As a decades long staple to the listening audience, Morning Edition combines a host program in St. Paul and NPR hosts in Washington and Los Angeles, bringing news from overnight and information throughout the state and world. Programming includes reports and interviews.
June 22, 2001 - Morning Edition’s Cathy Wurzer talks with Mindy Ratner, host of Evening Classics on MPR, about traveling to China with the Greater Twin Cities Youth Symphony. The group consists of seventy young musicians traveling for a formal 2001 summer concert tour, and features performances in China's most prestigious concert halls in Beijing, Xi'an, and Shanghai.
July 4, 2001 - A day before Independence Day, a record 15,000 soccer fans turned out at the National Sports Center to wave Old Glory and cheer the U.S. national women's team in its 1-0 victory over Canada in a holiday exhibition match. MPR’s William Wilcoxen captures the day.
July 5, 2001 - Mainstreet Radio's Chris Julin visits Northern Great Lakes Visitor Center in Ashland, Wisconsin. The center turns tourists and school groups into voyageurs for a day, and takes them out on Superior in a huge, Montreal canoe.
July 9, 2001 - The Minnesota Twins will send three players to the All-Star Game. It's the first time since 1996 that the team has sent more than one player to the game. Pitchers Joe Mays and Eric Milton, and shortstop Christian Guzman have led the surprising Twins this year. LaVelle Neal provides commentary about the team’s success in first half of 2001.
July 10, 2001 - MPR's Laura McCallum reports that Governor Ventura has emerged from a bruising legislative session with his approval ratings intact. In the first poll since a special session narrowly averted a government shutdown, Ventura's approval ratings have remained steady, and nearly half of those polled think he should run for a second term next year.
July 10, 2001 - Governor Ventura says the state had to spend more than three million dollars to prepare for a possible government shutdown. Ventura released a preliminary estimate as he again criticized legislators for not finishing a budget until the final days before the new fiscal year.

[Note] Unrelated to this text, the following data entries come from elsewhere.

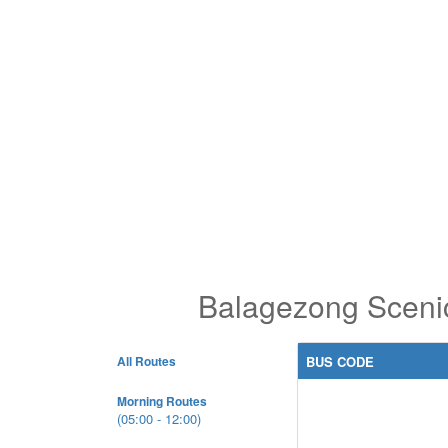
Balagezong Scenic
All Routes
BUS CODE
Morning Routes
(05:00 - 12:00)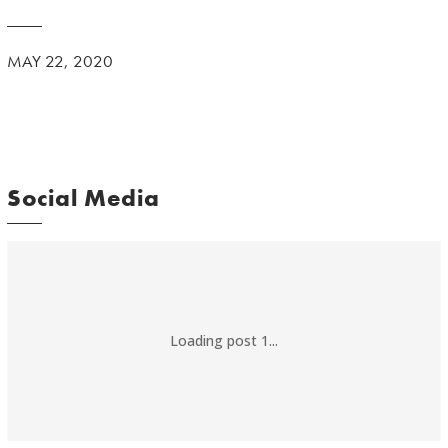
MAY 22, 2020
Social Media
Loading post 1...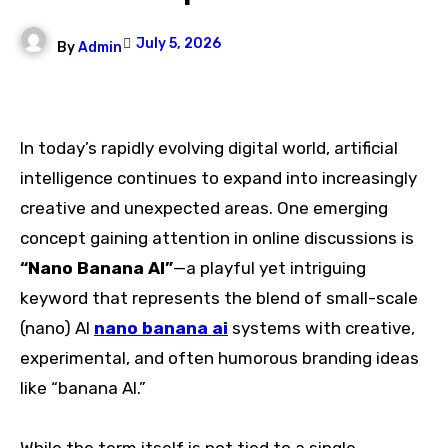
July 5, 2026
By
Admin
In today’s rapidly evolving digital world, artificial
intelligence continues to expand into increasingly
creative and unexpected areas. One emerging
concept gaining attention in online discussions is
“Nano Banana AI”
—a playful yet intriguing
keyword that represents the blend of small-scale
(nano) AI
nano banana ai
systems with creative,
experimental, and often humorous branding ideas
like “banana AI.”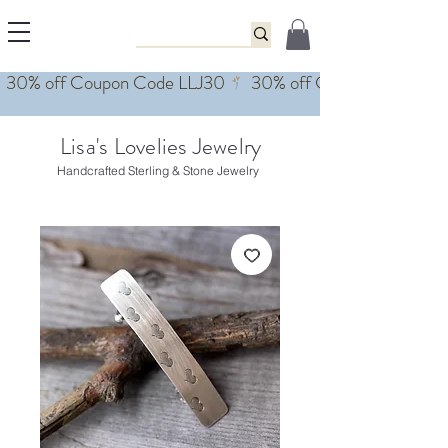
Lisa's Lovelies Jewelry
Handcrafted Sterling & Stone Jewelry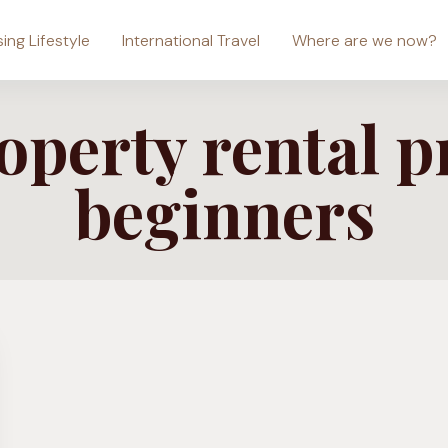
sing Lifestyle
International Travel
Where are we now?
perty rental p
beginners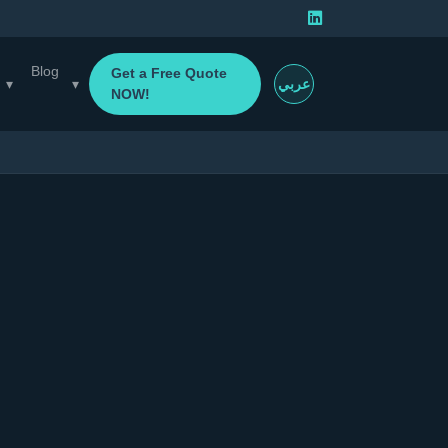
Blog
Get a Free Quote
▾
▾
عربي
NOW!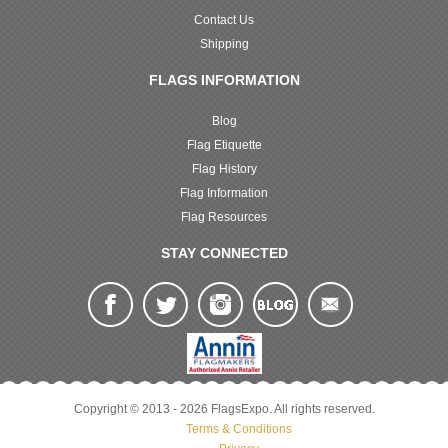
Contact Us
Shipping
FLAGS INFORMATION
Blog
Flag Etiquette
Flag History
Flag Information
Flag Resources
STAY CONNECTED
Copyright © 2013 - 2026 FlagsExpo. All rights reserved.
Terms & Conditions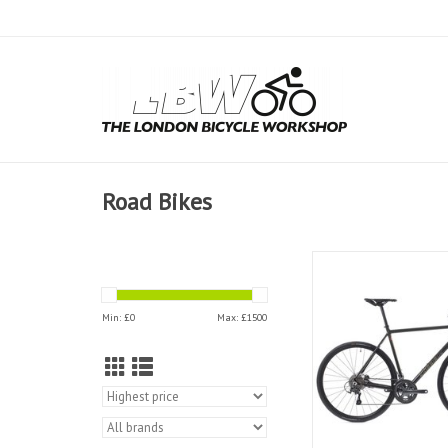
Road Bikes
Kinesis Kinesis R2 Roa
ADD TO CAR
Min: £
0
Max: £
1500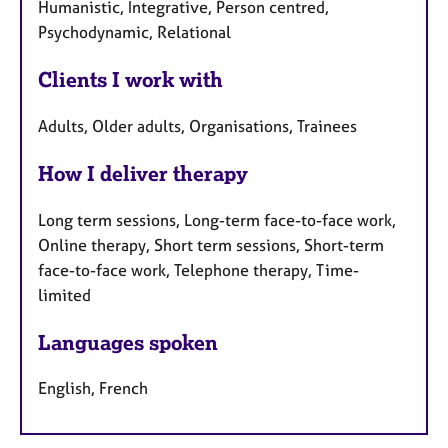
Humanistic, Integrative, Person centred,
Psychodynamic, Relational
Clients I work with
Adults, Older adults, Organisations, Trainees
How I deliver therapy
Long term sessions, Long-term face-to-face work,
Online therapy, Short term sessions, Short-term
face-to-face work, Telephone therapy, Time-
limited
Languages spoken
English, French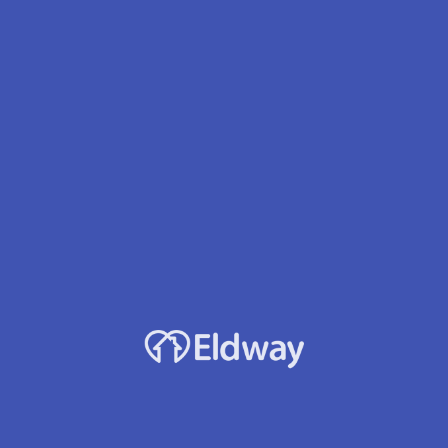
Profile
Reviews
Jobs
0
rect message
Leave a review
Bookmark
Accepts Medicaid?
Yes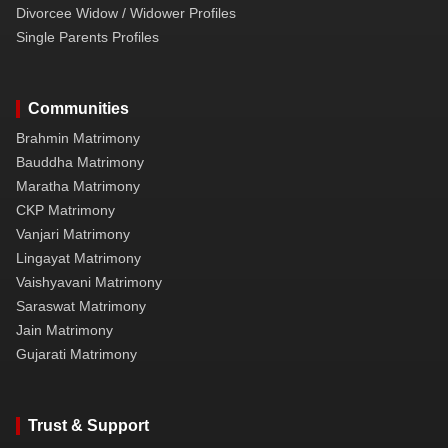
Divorcee Widow / Widower Profiles
Single Parents Profiles
Communities
Brahmin Matrimony
Bauddha Matrimony
Maratha Matrimony
CKP Matrimony
Vanjari Matrimony
Lingayat Matrimony
Vaishyavani Matrimony
Saraswat Matrimony
Jain Matrimony
Gujarati Matrimony
Trust & Support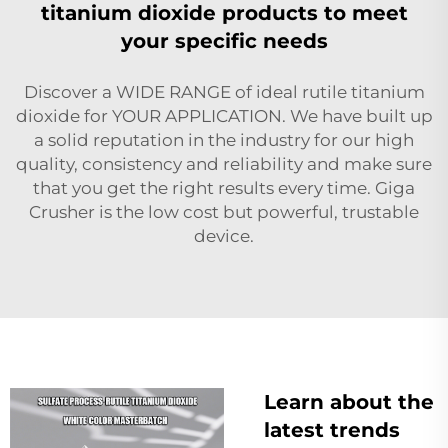
titanium dioxide products to meet
your specific needs
Discover a WIDE RANGE of ideal rutile titanium
dioxide for YOUR APPLICATION. We have built up
a solid reputation in the industry for our high
quality, consistency and reliability and make sure
that you get the right results every time. Giga
Crusher is the low cost but powerful, trustable
device.
Learn about the
latest trends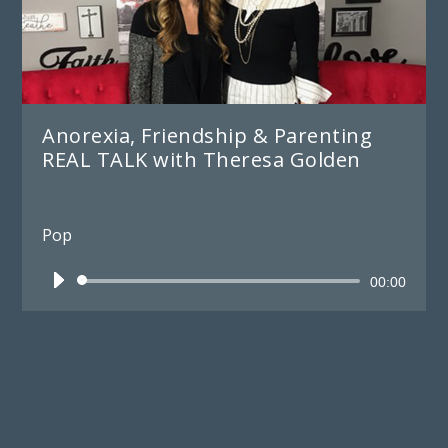
Anorexia, Friendship & Parenting
REAL TALK with Theresa Golden
Pop
Audio
00:00
Player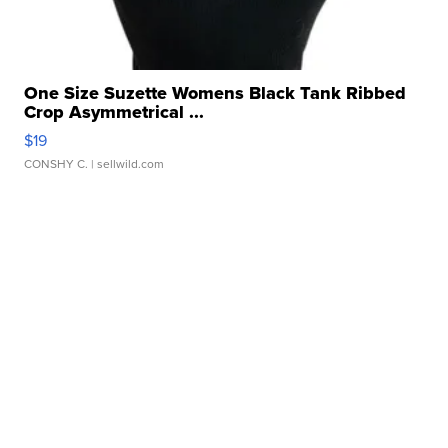
One Size Suzette Womens Black Tank Ribbed
Crop Asymmetrical ...
$19
CONSHY C.
| sellwild.com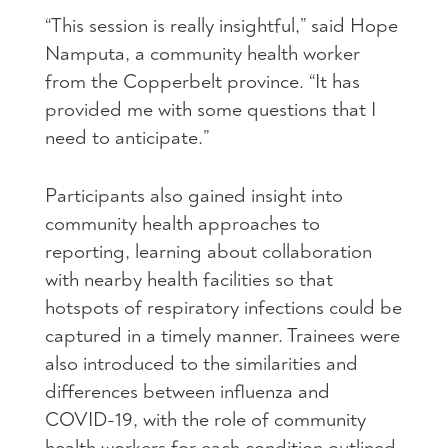
“This session is really insightful,” said Hope
Namputa, a community health worker
from the Copperbelt province. “It has
provided me with some questions that I
need to anticipate.”
Participants also gained insight into
community health approaches to
reporting, learning about collaboration
with nearby health facilities so that
hotspots of respiratory infections could be
captured in a timely manner. Trainees were
also introduced to the similarities and
differences between influenza and
COVID-19, with the role of community
health workers for each condition outlined.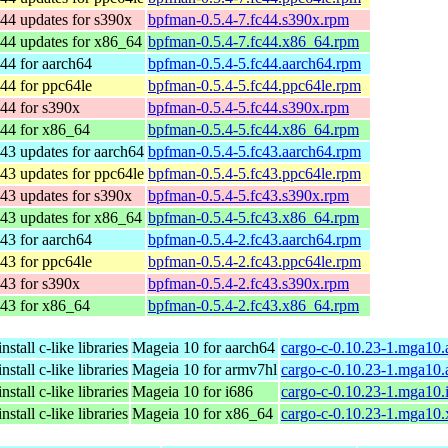
44 updates for s390x
bpfman-0.5.4-7.fc44.s390x.rpm
44 updates for x86_64
bpfman-0.5.4-7.fc44.x86_64.rpm
44 for aarch64
bpfman-0.5.4-5.fc44.aarch64.rpm
44 for ppc64le
bpfman-0.5.4-5.fc44.ppc64le.rpm
44 for s390x
bpfman-0.5.4-5.fc44.s390x.rpm
 44 for x86_64
bpfman-0.5.4-5.fc44.x86_64.rpm
43 updates for aarch64
bpfman-0.5.4-5.fc43.aarch64.rpm
43 updates for ppc64le
bpfman-0.5.4-5.fc43.ppc64le.rpm
43 updates for s390x
bpfman-0.5.4-5.fc43.s390x.rpm
43 updates for x86_64
bpfman-0.5.4-5.fc43.x86_64.rpm
43 for aarch64
bpfman-0.5.4-2.fc43.aarch64.rpm
43 for ppc64le
bpfman-0.5.4-2.fc43.ppc64le.rpm
43 for s390x
bpfman-0.5.4-2.fc43.s390x.rpm
 43 for x86_64
bpfman-0.5.4-2.fc43.x86_64.rpm
stall c-like libraries
Mageia 10 for aarch64
cargo-c-0.10.23-1.mga10.
stall c-like libraries
Mageia 10 for armv7hl
cargo-c-0.10.23-1.mga10
stall c-like libraries
Mageia 10 for i686
cargo-c-0.10.23-1.mga10.
stall c-like libraries
Mageia 10 for x86_64
cargo-c-0.10.23-1.mga10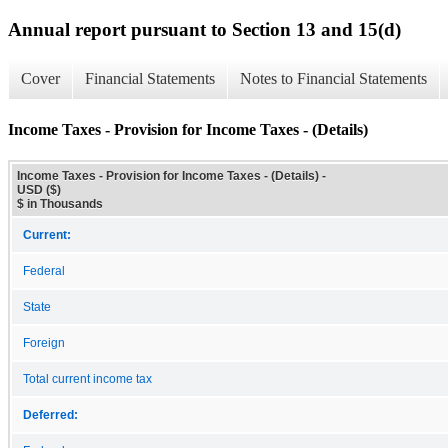
Annual report pursuant to Section 13 and 15(d)
Cover
Financial Statements
Notes to Financial Statements
Income Taxes - Provision for Income Taxes - (Details)
Income Taxes - Provision for Income Taxes - (Details) -
USD ($)
$ in Thousands
Current:
Federal
State
Foreign
Total current income tax
Deferred: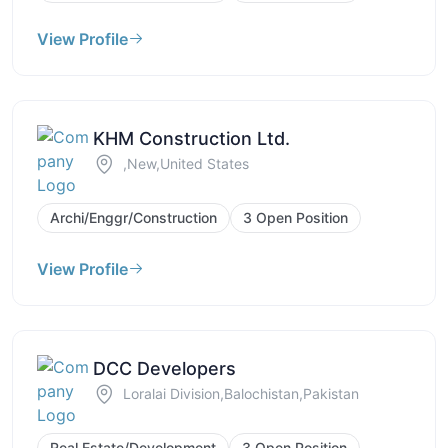
View Profile
KHM Construction Ltd.
,New,United States
Archi/Enggr/Construction
3 Open Position
View Profile
DCC Developers
Loralai Division,Balochistan,Pakistan
Real Estate/Development
3 Open Position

But legislative leaders say the governor can share in the blame.
July 10, 2001 - MPR’s Andrew Haeg reports that the continuing decline of small agricultural communities in the Great Plains is fueling a search for ways to keep people from moving away. Increasingly, rather than looking to federal or state governments for aid, townspeople are trying to save themselves.
July 10, 2001 - MPR’s Art Hughes reports that The Minneapolis City Council is struggling to figure out the city's next step in light of tax reform that substantially limits future money for a popular neighborhood development program, Neighborhood Revitalization Program. Neighborhood activists are also not sure whether to try for a referendum in November to make up the funding that was cut.
July 10, 2001 - Ron Bosrock, founder and executive director of the Global Institute at St. John's University in Collegeville, comments on Governor Ventura's fourth international trade mission since taking office.
July 11, 2001 - Mainstreet Radios Dan Gunderson reports from Fergus Falls, where Artspace, a Minneapolis non-profit agency, is hoping to renovate the Hotel Kaddatz. The empty historic building is the organizations first attempt to create space for artists in rural areas. Artspace builds affordable space for artists to live and work. It has developed projects in the Twin Cities and Duluth, as well as several large cities across the country. It was the organization behind the much publicized moving of the Shubert Theater across downtown Minneapolis.